In 1936, Albert Einstein published what he described as a “little calculation,” which showed how the sun could one day be used as a giant telescope. As incredible as it may sound, the concept isn’t that far out of our reach, and an idea for how to make it a practical reality is in Phase III of NASA’s Institute for Advanced Concepts.

“Some time ago RW Mandl visited me and asked me to publish the results of a small calculation I had made at his request,” Einstein wrote in the journal Science. “This note fulfills his wish.”

As implied by Einstein’s theory of general relativity, giant objects in the universe bend space-time, changing the path of light. This is not an abstract idea, but something we can do quite regularly using telescopes like the JWST, essentially extending the range of the telescope by viewing light diffracted by massive objects on its path to Earth.

Einstein realized – although he had clearly calculated this only under pressure from Mandl – that this meant that there is a region in our solar system where light from behind the sun is focused because it has been bent by the gravity of our star.

A diagram showing how light can bend around massive objects.

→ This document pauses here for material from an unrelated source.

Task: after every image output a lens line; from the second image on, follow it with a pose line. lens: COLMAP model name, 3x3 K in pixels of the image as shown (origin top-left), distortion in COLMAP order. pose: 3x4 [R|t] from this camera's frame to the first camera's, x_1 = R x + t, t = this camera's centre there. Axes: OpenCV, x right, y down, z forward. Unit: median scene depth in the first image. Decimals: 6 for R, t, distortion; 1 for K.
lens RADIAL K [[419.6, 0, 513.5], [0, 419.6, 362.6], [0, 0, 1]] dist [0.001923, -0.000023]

How Gravitational Lenses Work.

Image credit: NASA, ESA and Goddard Space Flight Center/K. Jackson

The area where this effect occurs is about 550 astronomical units (AU) from the Sun, where one AU is the distance between the Earth and the Sun. Place a telescope in that area, and we can use it to view the surfaces of exoplanets, without the need to build the mind-bogglingly large space telescopes (or telescope arrays) that would otherwise entail.

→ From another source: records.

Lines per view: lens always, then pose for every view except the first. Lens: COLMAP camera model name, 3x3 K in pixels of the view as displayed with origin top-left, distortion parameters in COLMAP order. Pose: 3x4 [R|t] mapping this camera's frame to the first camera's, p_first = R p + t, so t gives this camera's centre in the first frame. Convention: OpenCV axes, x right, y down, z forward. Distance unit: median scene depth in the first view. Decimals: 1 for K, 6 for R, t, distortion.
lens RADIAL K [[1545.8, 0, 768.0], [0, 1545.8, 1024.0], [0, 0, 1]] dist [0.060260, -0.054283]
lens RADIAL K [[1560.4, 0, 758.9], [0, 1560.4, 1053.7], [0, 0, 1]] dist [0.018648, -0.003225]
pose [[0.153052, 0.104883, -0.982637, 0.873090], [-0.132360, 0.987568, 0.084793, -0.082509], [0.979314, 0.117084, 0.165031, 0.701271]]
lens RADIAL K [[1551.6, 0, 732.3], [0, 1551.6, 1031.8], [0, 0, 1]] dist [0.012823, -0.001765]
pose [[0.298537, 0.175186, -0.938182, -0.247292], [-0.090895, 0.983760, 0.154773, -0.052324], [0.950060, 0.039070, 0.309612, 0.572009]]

“The Sun’s gravitational field acts as a spherical lens to magnify the intensity of radiation from a distant source along a semi-infinite focal line,” wrote Von Russel Eshleman, who first proposed a mission to create such a telescope, in an article. ‘A spacecraft anywhere along that line could, in principle, observe, eavesdrop and communicate across interstellar distances, using equipment comparable in size and power to what is now used for interplanetary distances. If one neglects coronal effects, the maximum magnification factor for coherent radiation is inversely proportional to the wavelength, being 100 million to 1 millimeter.”

Currently, we can use gravitational lensing to see incredibly distant objects, but we are limited by the location of these objects and objects beyond them. With the help of spacecraft, we can place our telescope on the opposite side of the sun from the distant object we want to view, dramatically increasing our viewing distance. A Phase III project from NASA’s Institute for Advanced Concepts proposed that we could use this method to image the surfaces of exoplanets in our stellar neighborhood.

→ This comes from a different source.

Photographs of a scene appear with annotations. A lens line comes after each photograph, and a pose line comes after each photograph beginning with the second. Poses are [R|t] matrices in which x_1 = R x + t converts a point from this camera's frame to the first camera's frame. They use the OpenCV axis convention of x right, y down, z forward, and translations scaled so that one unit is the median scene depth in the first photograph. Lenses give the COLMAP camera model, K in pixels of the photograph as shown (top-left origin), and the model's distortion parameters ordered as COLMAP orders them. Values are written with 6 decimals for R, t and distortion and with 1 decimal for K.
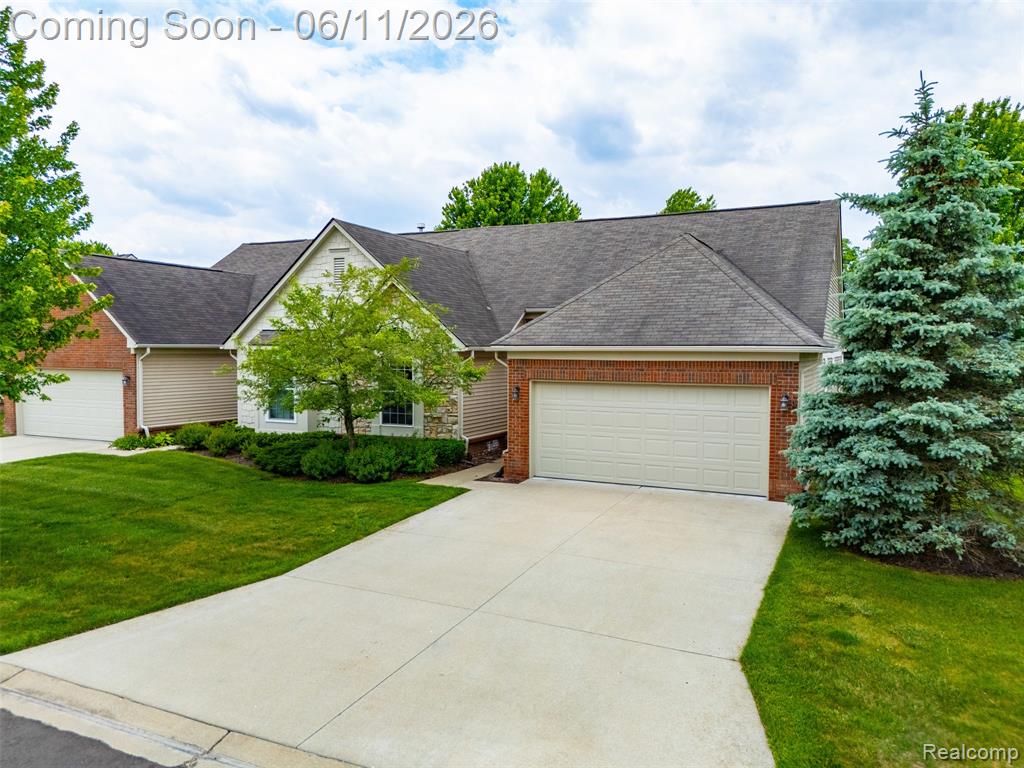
lens RADIAL K [[755.3, 0, 514.0], [0, 755.3, 383.7], [0, 0, 1]] dist [0.059195, -0.055320]
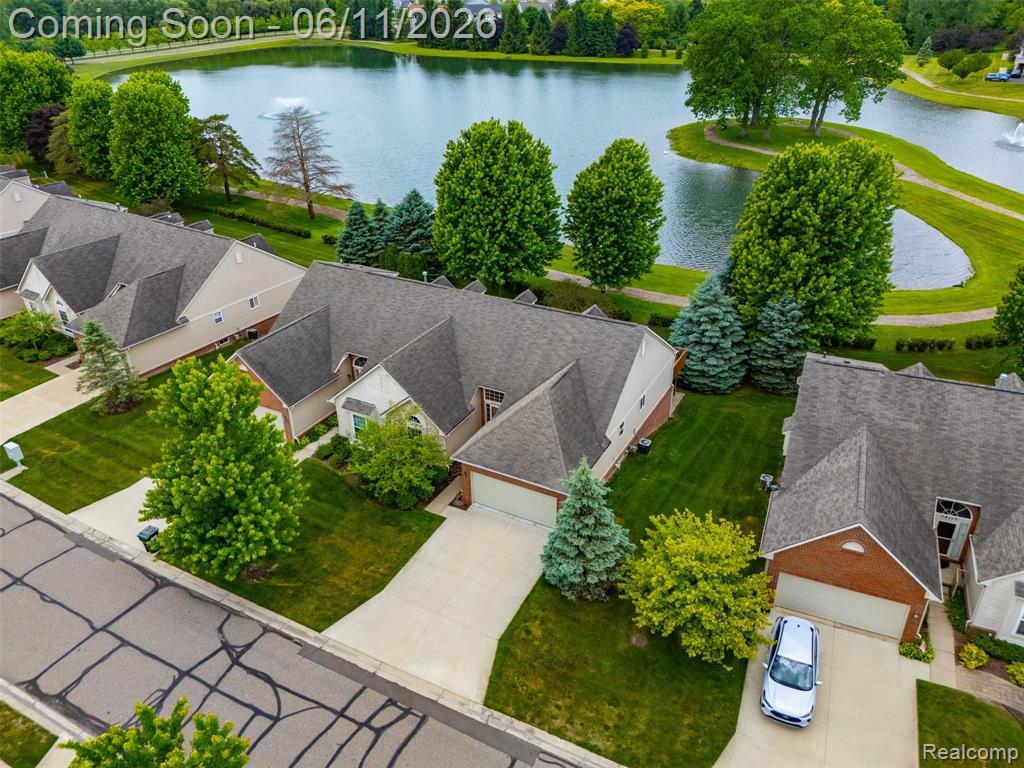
lens RADIAL K [[755.3, 0, 514.0], [0, 755.3, 383.7], [0, 0, 1]] dist [0.059195, -0.055320]
pose [[0.998981, 0.010890, -0.043788, 0.264927], [0.009638, 0.896549, 0.442840, -1.327138], [0.044081, -0.442811, 0.895531, -1.019833]]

“Even in the presence of the solar corona, the [signal-to-noise ratio] is so high that one can reconstruct the exoplanet image by ~25 km in six months of integration time [15.5 mile]-scale surface resolution,” NASA explains, “sufficient to see surface features and signs of habitability.”

“There is of course no hope of directly observing this phenomenon,” Einstein added. “We will almost never get close enough to such a central line.”

While that’s still a huge distance—Voyager I has reached just over 160 AU since its launch in 1977—it seems a lot more feasible than when Einstein ruled out such a mission. The NASA project proposes to use a “swarm architecture” of smallsats using solar sails to propel them to the required position in less than 25 years.

While there are still astronomical challenges ahead for such a mission (including significant distortion caused by gravitational lensing, and moving spacecraft over great distances to observe the object you’re interested in behind), it’s possible that we’ll get images of the actual surfaces of alien exoplanets could build up within our lifetime. That’s pretty cool, even if Einstein found it a distracting chore to write down and publish.